Bernard Buffet’s Clown sur fond jaune portrays the artist’s iconic motif of the clown, dressed in uniform with a prominent display of medals on his exaggeratedly large shoulder. This wonderfully colourful example presents the theme of the clown in the unmistakable style of Buffet: the figure is outlined with dramatic black lines, combined with flat areas of vivid hue, adding to the picture's charged atmosphere. Having shot to fame in the late-1940s, Bernard Buffet first turned to the subject of clowns and the circus in 1955. Through this ostensibly light-hearted and entertaining subject matter, the flamboyantly attired clowns and acrobats were depicted with solemn or flat expressions that remained at odds with their occupation, revealing a stark contrast between their appearance and their true interior world.

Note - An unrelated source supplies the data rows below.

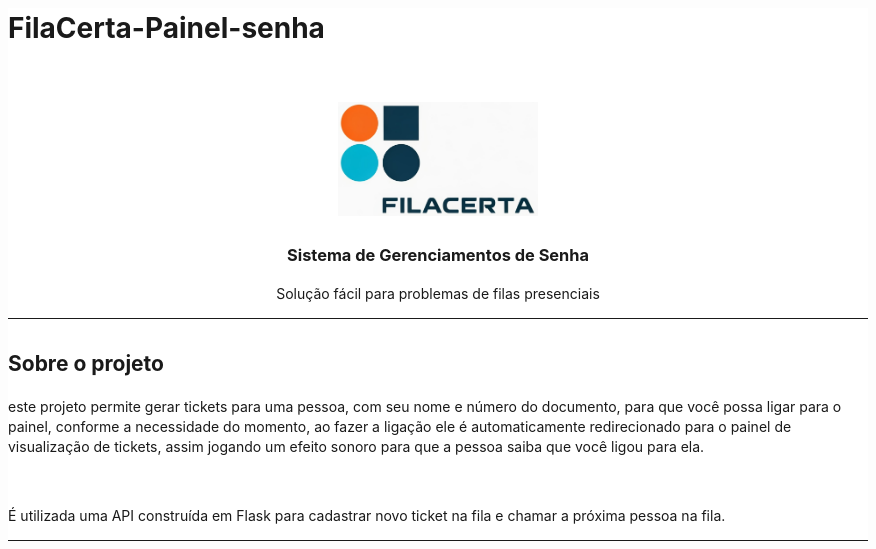 # FilaCerta-Painel-senha
<br />
<p align="center">
  </a>
<img src="/LogoMarca/FilaCerta.png" alt='Logo-FilaCerta' width="200px" ></img>
  </a>

  <h3 align="center">Sistema de Gerenciamentos de Senha</h3>

  <p align="center">
    Solução fácil para problemas de filas presenciais
  </p>
</p>

---

## Sobre o projeto
este projeto permite gerar tickets para uma pessoa, com seu nome e número do documento, para que você possa ligar para o painel, conforme a necessidade do momento, ao fazer a ligação ele é automaticamente redirecionado para o painel de visualização de tickets, assim jogando um efeito sonoro para que a pessoa saiba que você ligou para ela.

<br />

É utilizada uma API construída em Flask para cadastrar novo ticket na fila e chamar a próxima pessoa na fila.

---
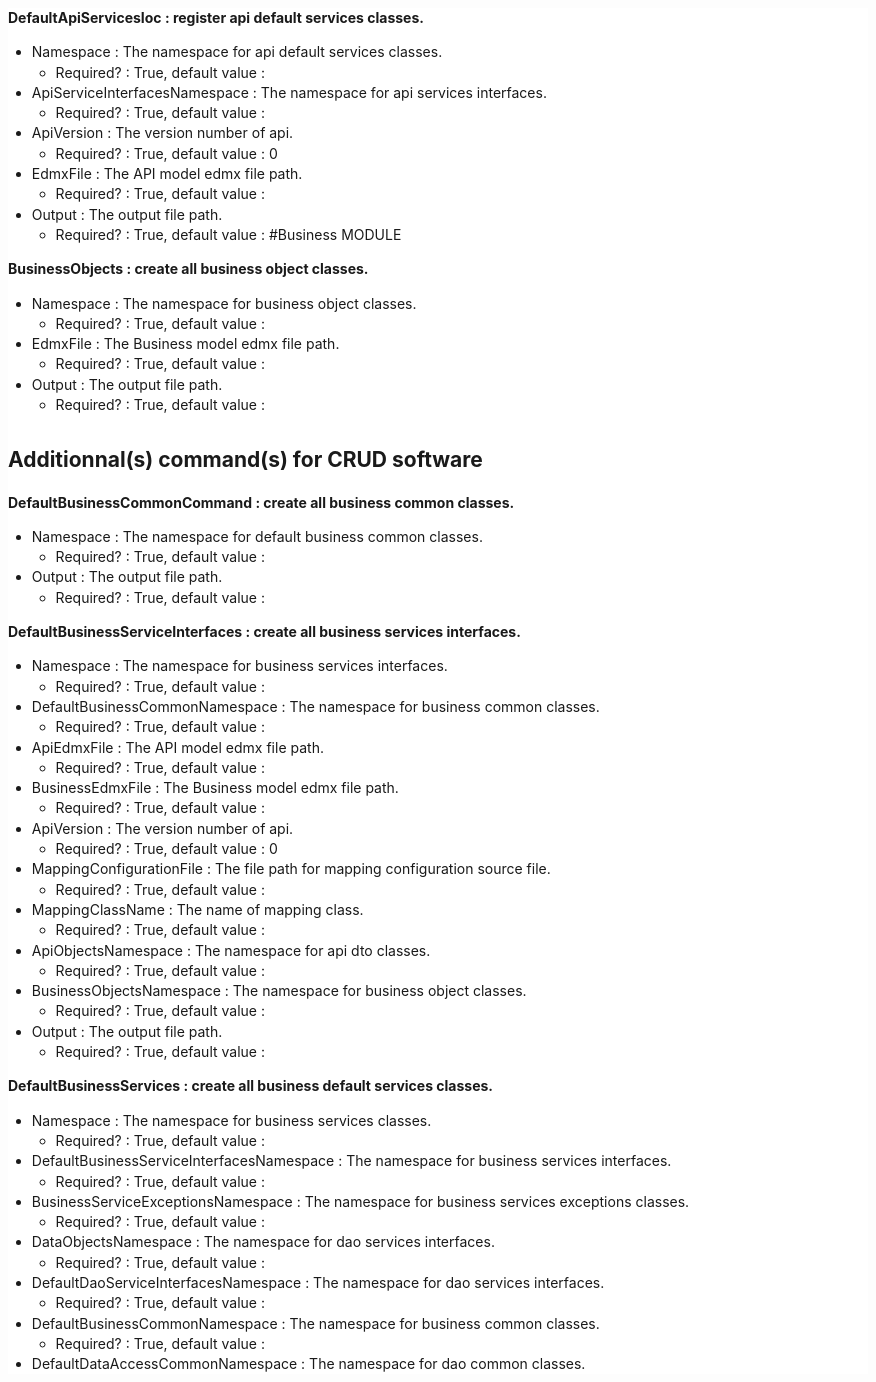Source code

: **DefaultApiServicesIoc : register api default services classes.**
+ Namespace : The namespace for api default services classes.
  + Required? : True, default value :
+ ApiServiceInterfacesNamespace : The namespace for api services interfaces.
  + Required? : True, default value :
+ ApiVersion : The version number of api.
  + Required? : True, default value : 0
+ EdmxFile : The API model edmx file path.
  + Required? : True, default value :
+ Output : The output file path.
  + Required? : True, default value :
#Business MODULE   
  
**BusinessObjects : create all business object classes.**
+ Namespace : The namespace for business object classes.
  + Required? : True, default value :
+ EdmxFile : The Business model edmx file path.
  + Required? : True, default value :
+ Output : The output file path.
  + Required? : True, default value :
  
## Additionnal(s) command(s) for CRUD software

**DefaultBusinessCommonCommand : create all business common classes.**
+ Namespace : The namespace for default business common classes.
  + Required? : True, default value :
+ Output : The output file path.
  + Required? : True, default value :  

**DefaultBusinessServiceInterfaces : create all business services interfaces.**
+ Namespace : The namespace for business services interfaces.
  + Required? : True, default value :
+ DefaultBusinessCommonNamespace : The namespace for business common classes.
  + Required? : True, default value :
+ ApiEdmxFile : The API model edmx file path.
  + Required? : True, default value :
+ BusinessEdmxFile : The Business model edmx file path.
  + Required? : True, default value :
+ ApiVersion : The version number of api.
  + Required? : True, default value : 0
+ MappingConfigurationFile : The file path for mapping configuration source file.
  + Required? : True, default value :
+ MappingClassName : The name of mapping class.
  + Required? : True, default value :
+ ApiObjectsNamespace : The namespace for api dto classes.
  + Required? : True, default value :
+ BusinessObjectsNamespace : The namespace for business object classes.
  + Required? : True, default value :
+ Output : The output file path.
  + Required? : True, default value :
  
**DefaultBusinessServices : create all business default services classes.**
+ Namespace : The namespace for business services classes.
  + Required? : True, default value :
+ DefaultBusinessServiceInterfacesNamespace : The namespace for business services interfaces.
  + Required? : True, default value :
+ BusinessServiceExceptionsNamespace : The namespace for business services exceptions classes.
  + Required? : True, default value :
+ DataObjectsNamespace : The namespace for dao services interfaces.
  + Required? : True, default value :
+ DefaultDaoServiceInterfacesNamespace : The namespace for dao services interfaces.
  + Required? : True, default value :
+ DefaultBusinessCommonNamespace : The namespace for business common classes.
  + Required? : True, default value :
+ DefaultDataAccessCommonNamespace : The namespace for dao common classes.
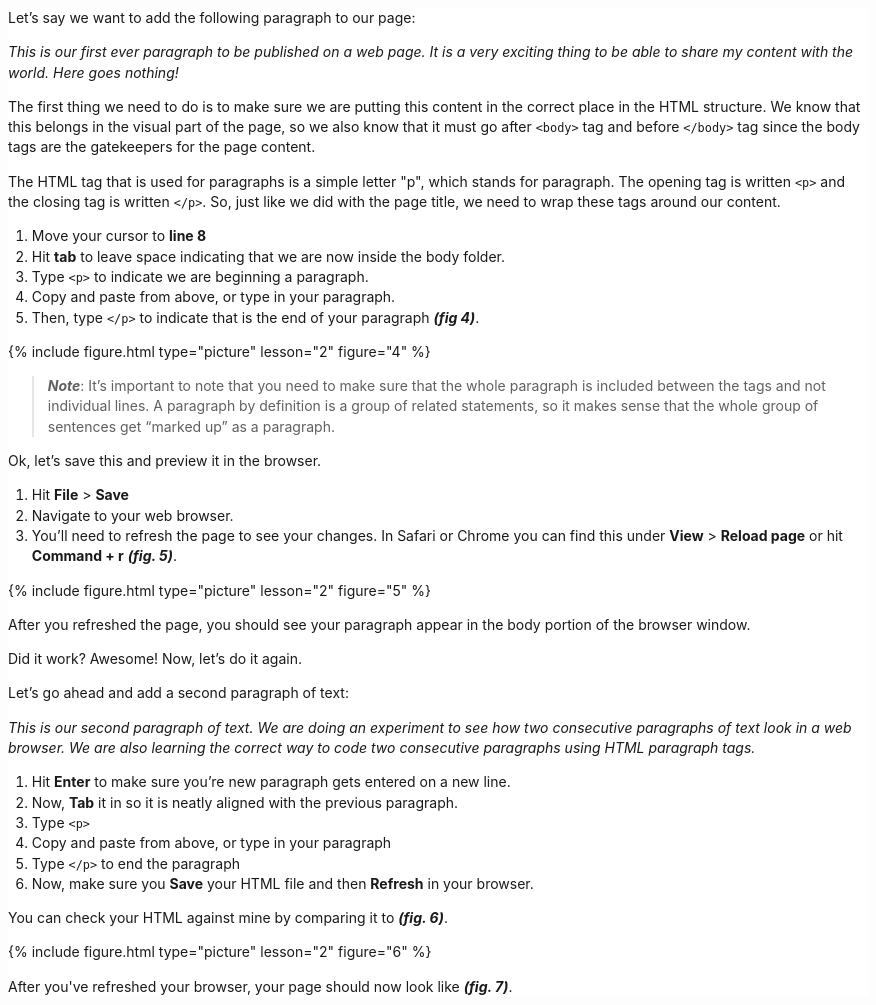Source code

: Let’s say we want to add the following paragraph to our page:

_This is our first ever paragraph to be published on a web page. It is a very exciting thing to be able to share my content with the world. Here goes nothing!_

The first thing we need to do is to make sure we are putting this content in the correct place in the HTML structure. We know that this belongs in the visual part of the page, so we also know that it must go after `<body>` tag and before `</body>` tag since the body tags are the gatekeepers for the page content.

The HTML tag that is used for paragraphs is a simple letter "p", which stands for paragraph. The opening tag is written `<p>` and the closing tag is written `</p>`. So, just like we did with the page title, we need to wrap these tags around our content.

1. Move your cursor to __line 8__
2.  Hit __tab__ to leave space indicating that we are now inside the body folder.
3. Type `<p>` to indicate we are beginning a paragraph.
4. Copy and paste from above, or type in your paragraph.
5. Then, type `</p>` to indicate that is the end of your paragraph *__(fig 4)__*.

{% include figure.html type="picture" lesson="2" figure="4" %}

>    *__Note__*: It’s important to note that you need to make sure that the whole paragraph is included between the tags and not individual lines. A paragraph by definition is a group of related statements, so it makes sense that the whole group of sentences get “marked up” as a paragraph.

Ok, let’s save this and preview it in the browser. 

1. Hit __File__ > __Save__
3. Navigate to your web browser. 
4. You’ll need to refresh the page to see your changes. In Safari or Chrome you can find this under __View__ > __Reload page__ or hit __Command + r__ *__(fig. 5)__*.

{% include figure.html type="picture" lesson="2" figure="5" %}

After you refreshed the page, you should see your paragraph appear in the body portion of the browser window. 

Did it work? Awesome! Now, let’s do it again.

Let’s go ahead and add a second paragraph of text:
 
_This is our second paragraph of text. We are doing an experiment to see how two consecutive paragraphs of text look in a web browser. We are also learning the correct way to code two consecutive paragraphs using HTML paragraph tags._

1. Hit __Enter__ to make sure you’re new paragraph gets entered on a new line.
2. Now, __Tab__ it in so it is neatly aligned with the previous paragraph.
3. Type `<p>`
4. Copy and paste from above, or type in your paragraph
5. Type `</p>` to end the paragraph
6. Now, make sure you __Save__ your HTML file and then __Refresh__ in your browser.

You can check your HTML against mine by comparing it to *__(fig. 6)__*. 

{% include figure.html type="picture" lesson="2" figure="6" %}

After you've refreshed your browser, your page should now look like *__(fig. 7)__*.
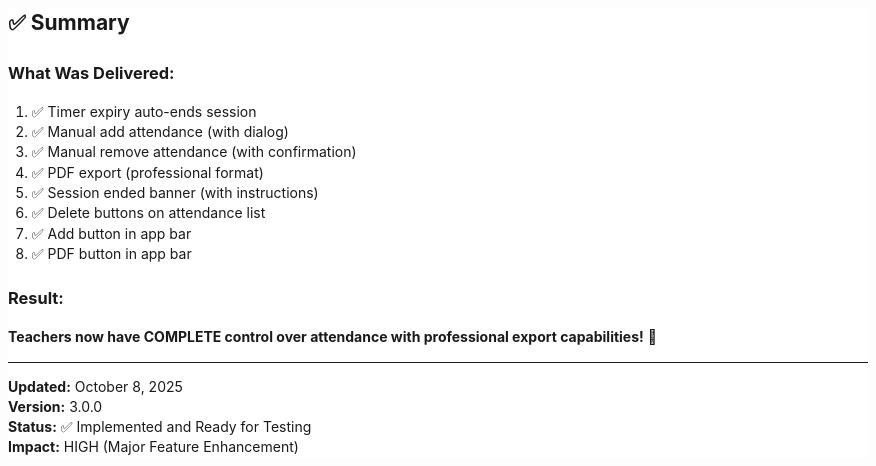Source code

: ## ✅ Summary

### **What Was Delivered:**
1. ✅ Timer expiry auto-ends session
2. ✅ Manual add attendance (with dialog)
3. ✅ Manual remove attendance (with confirmation)
4. ✅ PDF export (professional format)
5. ✅ Session ended banner (with instructions)
6. ✅ Delete buttons on attendance list
7. ✅ Add button in app bar
8. ✅ PDF button in app bar

### **Result:**
**Teachers now have COMPLETE control over attendance with professional export capabilities!** 🎯

---

**Updated:** October 8, 2025  
**Version:** 3.0.0  
**Status:** ✅ Implemented and Ready for Testing  
**Impact:** HIGH (Major Feature Enhancement)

Clown sur fond jaune evokes a tradition which had been central to much of the art of the avant-garde. In the first half of the 20th-century, clowns, acrobats, and musicians had become symbolic figures in the works of artists such as Pablo Picasso, Marc Chagall and Georges. In those years, the circus performer was often used as a representation of the marginalized, story-teller figure of the artist himself, evoking the challenges of his vocation, but also the charm and magic of his art, conjuring new imaginary worlds into existence, immersing the viewer in his narrative web.

In Buffet’s continuation of this theme, the clown takes on a more polarised persona, the true emotions of his face hidden by dense make-up and his elaborate clothing at odds with his supposed bright, jolly demeanour. This remained a key motif throughout the course of his oeuvre and would become the most celebrated subjects of his career, the clown evolving into different characters, varying in costume and character throughout. In Clown sur fond jaune, Buffet conflates the figure of the clown with the decorated officer, creating a dramatic clash of appearances between the comic performance and a powerful sense of authority.

Bernard Buffet painted this work in 1966, a time when Abstract Expressionism dominated the international art scene. Buffet persisted with his conviction of figurative paintings and was aligned with the anti-abstract art group L’homme Témoin. His distinctive graphic style with expressive colours created a legacy in modern art history which continues to influence new generations of contemporary artists who embrace figurative elements to convey complex concepts and ideas.